‘A tree is worth 10 saplings’
Friday, 29th January 2021

Trees matter to people: Dixon Clark Court’s ‘little forest’
• TODAY, January 29, Islington Council will be back in the High Court seeking to regain possession of the Dixon Clark Court (DCC) tree-protection campsite, set up last October by campaigners seeking to stop the destruction of mature trees.
The council failed at an appeal hearing earlier this month when the presiding judge quashed a possession order granted in November.
If the Town Hall wins, the 53-year-old trees will be lost for ever, to be replaced by a six-storey block of private flats.
The camp has succeeded in drawing public attention to the proposed development of the DCC estate, something previously unknown even to some nearby residents.
It seems, for example, that only half the Compton Terrace households were included in the 2017 statutory consultation, the views of those living west of the Union Chapel apparently of no consequence.
Incomprehensible, and out of sync with the advice of the council’s own design review panel that: “The proposals need[ed] to show how the development could best connect with the proposed public realm works to Highbury Corner and how these changes could positively impact the public realm outside the site”. (Appendix, planning-committee report).

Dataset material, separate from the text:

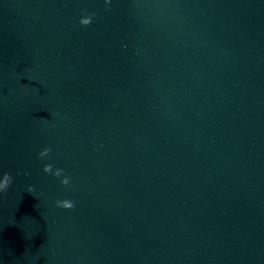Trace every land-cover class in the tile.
<instances>
[{"label":"water","instance_id":"obj_1","mask_svg":"<svg viewBox=\"0 0 264 264\" xmlns=\"http://www.w3.org/2000/svg\"><path fill=\"white\" fill-rule=\"evenodd\" d=\"M21 6L22 0H0V178L5 170L11 131Z\"/></svg>","mask_w":264,"mask_h":264},{"label":"clouds","instance_id":"obj_2","mask_svg":"<svg viewBox=\"0 0 264 264\" xmlns=\"http://www.w3.org/2000/svg\"><path fill=\"white\" fill-rule=\"evenodd\" d=\"M108 4H110V0H105V5L107 6ZM95 15V13L89 14L87 16H84L80 19L79 23L82 26H87L92 22V18ZM51 153V149L50 148H44L42 151L39 152V158L40 159H45L48 158L50 156ZM43 172L45 174H51L53 177L56 178H61L60 179V183L64 186H67L70 182V178L66 175H64V170L61 168H56L55 170H53V165L52 164H45L43 166ZM13 178L10 174H8L7 172H5L2 176V178H0V194L2 193H6V191L8 190V188L10 187V185L12 184ZM34 191L32 186L28 187V192L32 193ZM56 206L62 209H73L74 208V202L68 199H64V200H57L56 201Z\"/></svg>","mask_w":264,"mask_h":264}]
</instances>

Precisely, but something the scheme’s proponents failed to do. Given the site’s prominent location – along Canonbury Road at Highbury Corner – the visual and environmental amenity with which the trees endow this busy neighbourhood necessitated a much broader, even borough-wide, debate about the proposed changes.
This is particularly so given that the major Highbury Corner infrastructure development being consulted on simultaneously included the loss of 17 mature trees from the roundabout.

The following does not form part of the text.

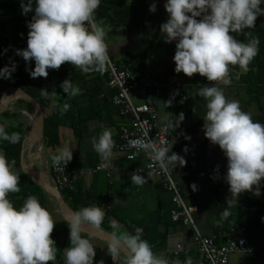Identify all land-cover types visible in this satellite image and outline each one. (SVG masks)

While the DCC planning report stressed “that a satisfactory standard of visual amenity [be] provided” by replacement trees elsewhere on the site, for the benefit of the estate residents, it spectacularly failed to consider the impact of the proposed loss of the trees along the Canonbury Road frontage.
Attempts to engage council bosses over the last 12 months in a reconsideration of the loss of the DCC trees have met with either silence or rebuttal.

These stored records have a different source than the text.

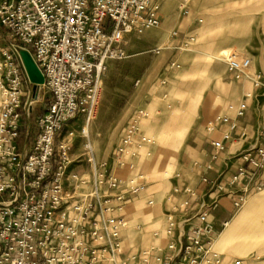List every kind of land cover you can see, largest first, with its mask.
Here are the masks:
<instances>
[{
	"label": "built area",
	"instance_id": "obj_1",
	"mask_svg": "<svg viewBox=\"0 0 264 264\" xmlns=\"http://www.w3.org/2000/svg\"><path fill=\"white\" fill-rule=\"evenodd\" d=\"M162 1L0 0V264H250L246 258L227 260L216 252L215 236L229 223L216 224L212 210L231 184L246 180V188L264 189V127L261 143H250L230 184L214 177V162L197 169L206 188L195 189L185 180L175 184L169 197V243L156 244L160 237L155 231L149 251L129 250L130 240L122 237L126 221L108 215V205L114 198L122 208L131 195L150 185V176L127 186L107 168H99L89 143L90 178L73 174L66 181L71 141L61 143L57 151L59 134L84 116L82 134L88 137L107 74L128 56L127 37L161 27ZM22 50L31 53L45 84L32 83ZM251 62L235 53L226 57L229 72L239 77ZM258 75L254 82L264 96V79ZM229 109L242 117L249 106L244 100ZM155 116L139 110L126 125L117 149L120 164L157 143L142 129V121ZM218 121L206 125L215 155L232 139L229 131L219 129ZM249 137L244 130L242 138ZM108 188L119 192L103 195ZM247 197L245 193L236 199V206ZM126 253L127 261L120 263L118 256Z\"/></svg>",
	"mask_w": 264,
	"mask_h": 264
},
{
	"label": "rangeland",
	"instance_id": "obj_2",
	"mask_svg": "<svg viewBox=\"0 0 264 264\" xmlns=\"http://www.w3.org/2000/svg\"><path fill=\"white\" fill-rule=\"evenodd\" d=\"M192 3L193 1L190 3L184 1L183 9L194 6ZM197 9L205 18V24L213 26V31L209 36L197 39L196 43L195 41L188 43L186 49L184 47L181 50L173 49L164 41L154 43L156 40H145L143 32L146 30L127 37L128 56L107 74L100 108L96 118L92 120L98 124L97 127L92 126L91 130L89 129L92 139L82 134V128L86 125V119L82 116V128L76 129L74 140H69L71 142L67 167L72 162L71 168L82 167L84 176L90 178L92 164L88 161L90 151L87 146L93 143V139L95 141L96 138L99 142V150L96 152L98 161L101 163L106 160L108 162L106 168L110 167L108 172H111L113 159H120L117 149L123 137L124 123L131 121L139 110H148L157 115L153 125L150 124V120H146L145 125L146 134L155 136L157 143L154 147L146 145L133 161L121 159L123 163L118 166L116 173L126 183L130 179L138 181V174L150 176L152 180L145 188H149L151 200L149 202L141 200L142 207L138 206L140 213L136 214L135 222L129 223L127 228L135 230L134 233L137 235L134 238L132 235L127 237L130 240L129 250L135 248L136 252L152 249L154 238L157 237L163 239L164 245L169 243L167 218L173 205L169 197L178 181H188L197 172L203 158L206 124L225 111L230 103L239 100L245 79L254 82L259 77L255 56L262 54L264 49L263 45L256 43V39L258 41L261 37L258 23L264 21V0H202ZM255 23L258 32L256 39L251 36L250 29ZM196 47L198 51L196 56L193 57L194 54L191 58L187 57ZM212 53L218 59L212 60L209 56ZM231 53L252 61L246 73L240 77L239 73H230L228 70L226 57ZM210 64L221 66V73L212 76L201 74ZM204 89L205 98L196 104L195 98ZM209 96H214L216 101H210ZM44 99L42 98L38 105L40 108L44 104ZM208 103L209 107L206 108ZM105 109L106 114L101 118ZM192 109L197 115L194 120L186 121L187 113ZM156 111L159 113L156 114ZM177 127L180 132L176 136L174 131ZM175 137L182 139L178 153L173 157L170 152L173 143L176 142ZM163 171H166L167 184L165 188L162 186L161 190L158 184L162 183L160 172ZM158 173L159 176L156 175ZM144 197L146 195L137 199ZM224 197L225 195L214 205L212 218L216 224L228 222L227 229L230 230L232 215L240 211L247 212L248 204L243 209H238L244 202L236 206L235 200L230 198L225 204V212L219 208ZM217 213L220 214L218 218ZM245 222L248 223L249 220ZM155 231H159L157 237L153 235ZM249 231L254 229L249 228ZM220 237L215 236V244ZM263 247L264 240L256 246L259 251ZM214 249L224 255L221 248L219 250L214 246ZM128 256L129 253H126L125 257L119 255L118 261L123 263L127 261ZM234 256L242 257L229 253L226 259L230 260L235 258Z\"/></svg>",
	"mask_w": 264,
	"mask_h": 264
},
{
	"label": "crops",
	"instance_id": "obj_3",
	"mask_svg": "<svg viewBox=\"0 0 264 264\" xmlns=\"http://www.w3.org/2000/svg\"><path fill=\"white\" fill-rule=\"evenodd\" d=\"M184 1L186 0H163L161 2V9H160V20L162 25L159 28H151L144 31L143 33H145L144 35L145 40H149V39H152L154 41L156 40L154 43H159L164 41L165 43L171 45L173 49L181 50L183 47L184 49H186L185 46L188 43L194 41L196 43L197 39H201L202 37L209 36L213 31V26H211L210 24L209 25L205 24V18L202 17L201 11L197 9V7L199 6L202 0H187L189 3L193 1L192 4L194 6L185 7V9H183ZM199 20H202V22H200ZM258 28H260L259 35H261V37L258 38V41L256 39V35H258V32L256 30L257 29L256 23L250 27V29L252 30L251 36H253V38L256 39V43H258L259 45H263V49H264V21L258 23ZM239 39H241V37ZM240 41L241 40H239V42ZM250 41H252V39H250ZM2 44L3 41L0 40V61L2 58L1 56ZM218 51L221 50L218 49ZM189 53L190 55L187 57L191 58V56H193L194 54L195 55L193 57H195L196 53H198L197 47L192 49ZM213 53H215V51H213ZM213 53L212 55H214ZM210 58H212V60L218 59L217 57H211V56ZM255 58L257 59V65H258L257 72L260 73L262 76H264V52L262 54L255 56ZM204 69L205 71H203L201 74L212 76V75L220 74L222 67L217 64H210L208 67H205ZM238 98L239 100L233 103H237L244 100L248 103L249 109L245 116L238 117L235 112L231 111L229 109V106L230 104L233 103H230L225 111H223L222 113H220V115L213 118V119H219L218 125L221 131H229L232 134V139L227 143L226 150L218 155H215L214 148L209 140V135L206 132V126H205V138L203 140V153H202L203 158L200 161L201 165H207L208 163L214 162L216 164V172L214 174V177L215 178L220 177L221 181L226 182L228 184L231 183L233 175L237 172L238 168L244 164L241 155L246 151L250 143L251 142L253 143L256 142L258 144L261 143V136L264 127V96L262 94V91L256 87L255 82H253L251 79H249L248 81L245 79L244 86L242 87V93L239 95ZM105 111L106 109L102 112L101 118L104 116V114H106ZM156 116L153 118L150 124L152 125L154 124L156 120ZM82 121L83 118L80 117L79 119L69 123L67 127L59 134L57 139V151L60 149L61 143H65L69 140L75 139L76 137L75 131L76 129L79 130L80 128H82ZM128 123L129 121L124 123V131ZM146 123H147L146 120L142 121V129L145 133H146L145 130ZM97 124L98 123L96 122L91 123L93 127L94 126L97 127ZM233 124L236 125L235 128H232ZM244 130L249 131V135H250L249 139L242 138V132ZM71 131H73L74 136L70 135ZM139 153L140 152H138V154ZM95 157L98 162L99 168L101 167L102 169H106L108 162L105 160L100 163L97 159L96 154ZM113 160L114 161L112 162L113 164L110 173L112 175L117 176L116 173L118 171V166L120 165L121 161L120 159L119 160L113 159ZM109 168L107 167V169ZM66 172L68 176L66 181H68L69 177L72 176L73 173L81 176H84L85 173L82 170V167H78V168L70 167V169L67 170ZM200 173H201V169L197 170V172L194 174V177L189 179L187 182L193 188L202 190L207 187V184L201 181ZM143 176H144L143 174H138L137 176L138 181L134 179H130L128 183L126 182L125 183L127 186H133L135 183L137 184V182H139ZM262 176L264 178V171L262 173ZM148 190L149 188L143 189L138 195H131L130 198L127 200V202L123 204L122 208L118 207V204L114 198L110 201L108 207L110 208L111 211L109 212L108 215L122 217L126 221L127 225L122 229L123 238H127L130 237L132 234H135L134 233L135 230L127 229L128 224L135 222L137 217L136 214L140 213L138 206L142 207L141 200L145 199L147 200V202L151 200V195L148 193ZM118 192L119 190H111L109 188L102 190L103 195L109 197H114ZM245 193L248 194L247 200L238 209H243L245 205L248 204L247 207L248 210L247 212L240 211L232 215V219H231L232 228L230 230L233 231V234L238 232L237 234L241 235L242 233L245 234V233L253 232V231H249L250 228V229H254V231H258L259 234L261 231L264 230V189L262 191H253L250 188H246V180L231 184L230 187H228L227 192L223 194L225 195V197L221 199L220 201L221 206L219 208H222L225 211L224 209L226 208L225 204L228 202V200H230V198L236 200L238 198H242L245 195ZM144 195H146V197H144L143 199H137V197H141ZM67 203L70 204L69 201H67ZM216 216L218 218L220 217V214L217 213ZM245 220H249V222L246 223ZM226 229L224 231L227 234L229 230L227 229L228 231H226ZM224 235L225 233L222 232L219 235L221 237L218 240H220ZM84 240L89 242V237L85 236ZM218 240L216 241L215 246H217L219 250L221 248V250L224 252L225 257H227L229 253L233 255L239 254L242 256V257L238 256L239 258L248 259L250 261V264H264V247L261 249V251H259V249L256 248L257 245L251 247H243L240 244L241 241L234 242L232 246H224L217 243L219 242ZM156 244L163 245V239H160ZM258 253L262 255H258Z\"/></svg>",
	"mask_w": 264,
	"mask_h": 264
},
{
	"label": "bare ground",
	"instance_id": "obj_4",
	"mask_svg": "<svg viewBox=\"0 0 264 264\" xmlns=\"http://www.w3.org/2000/svg\"><path fill=\"white\" fill-rule=\"evenodd\" d=\"M190 50H191V48H190ZM210 56L211 57H216L215 55H210ZM202 98H205V89L199 92V95L195 98V103L196 104L199 103L200 100H202ZM209 100L215 102L216 98L214 96H212V97L209 96ZM192 102H194V101H192ZM208 107H209V103H208L206 108H208ZM187 115L188 116L185 118L186 121H188V120L192 121V120H194V117L197 114H196L195 110L192 109L190 112L187 113ZM91 128H92V125L91 124L88 125V137H90L92 139V135L89 133ZM179 132H180L179 128L178 127L175 128L174 133L176 134V136L179 135ZM181 139L182 138L177 137L176 138V142L173 143V146L171 147V152L170 153H171V155L173 157H175L177 155V153H178V150H179V147H180V144H181ZM92 148H93L95 154L99 150V142H98V140L96 138H95V141L93 139ZM71 164H72V162L69 163V166L67 168H69ZM160 173H161L160 174V178H163V179H162V183L158 184V188H160L162 190V186H164V188H165V185L167 184V178H166V171H163V173L162 172H160ZM156 175L159 176V173L156 174ZM237 233L238 232L233 234V231L229 230L227 232V234H225L224 236H222V238L220 240H218L219 242H217V243H219L220 245H224V246H232L234 242L241 241V243L238 242V243L241 244V246H243V247H251V246L257 245L262 240H264V230L261 231L259 234H258V231H253V232H249V233H245V234L242 233L241 235H238ZM136 236L137 235L132 234L131 237L134 238Z\"/></svg>",
	"mask_w": 264,
	"mask_h": 264
},
{
	"label": "water",
	"instance_id": "obj_5",
	"mask_svg": "<svg viewBox=\"0 0 264 264\" xmlns=\"http://www.w3.org/2000/svg\"><path fill=\"white\" fill-rule=\"evenodd\" d=\"M21 55L27 69L28 75L32 83L36 85L45 84V77L32 57L31 53L27 50H22Z\"/></svg>",
	"mask_w": 264,
	"mask_h": 264
}]
</instances>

Invited to consider resiting the proposed block and thus preventing the environmental destruction proposed, Cllr Diarmaid Ward responded in July, “that if you have concerns about planning applications in future… raise these at the relevant time so that they can be given due consideration”.
The housing chief fails to explain how you can object to something you know nothing of…
The executive member for the environment, Cllr Rowena Champion, simply refused to meet, citing a “training” session as a reason.
Campaigners have been routinely sneered at on social media by certain elected members as being opposed to the building of council homes.
Can it really be the case that not one councillor objects to this outdated, environmentally damaging, proposal, or are they simply scared of the executive whip, given that the council lacks a coherent council-housing strategy?
An attempt to fob off critics of this outdated scheme with offers to cram more saplings on-site is patronising and misleading.
As this week’s report, co-authored by scientists at the Royal Botanic Gardens in Kew, states clearly: “Tree planting now dominates political and popular agendas and is often presented as an easy answer to the climate crisis, as well as a way for corporate companies to mitigate their carbon emissions, but sadly, it isn’t as simple as that.
“When people plant the wrong trees in the wrong place, it can cause considerably more damage than benefits, failing to help people or nature”.
Or as a former Islington Council conservation officer said in support of saving the Dixon Clark Court mature trees: “One mature tree is worth 10 saplings”.
If the council – in office on just 38 per cent of the Islington registered electorate – wins in court, that’ll be the end of DCC trees. What an appalling, irreversible, unnecessary, prospect.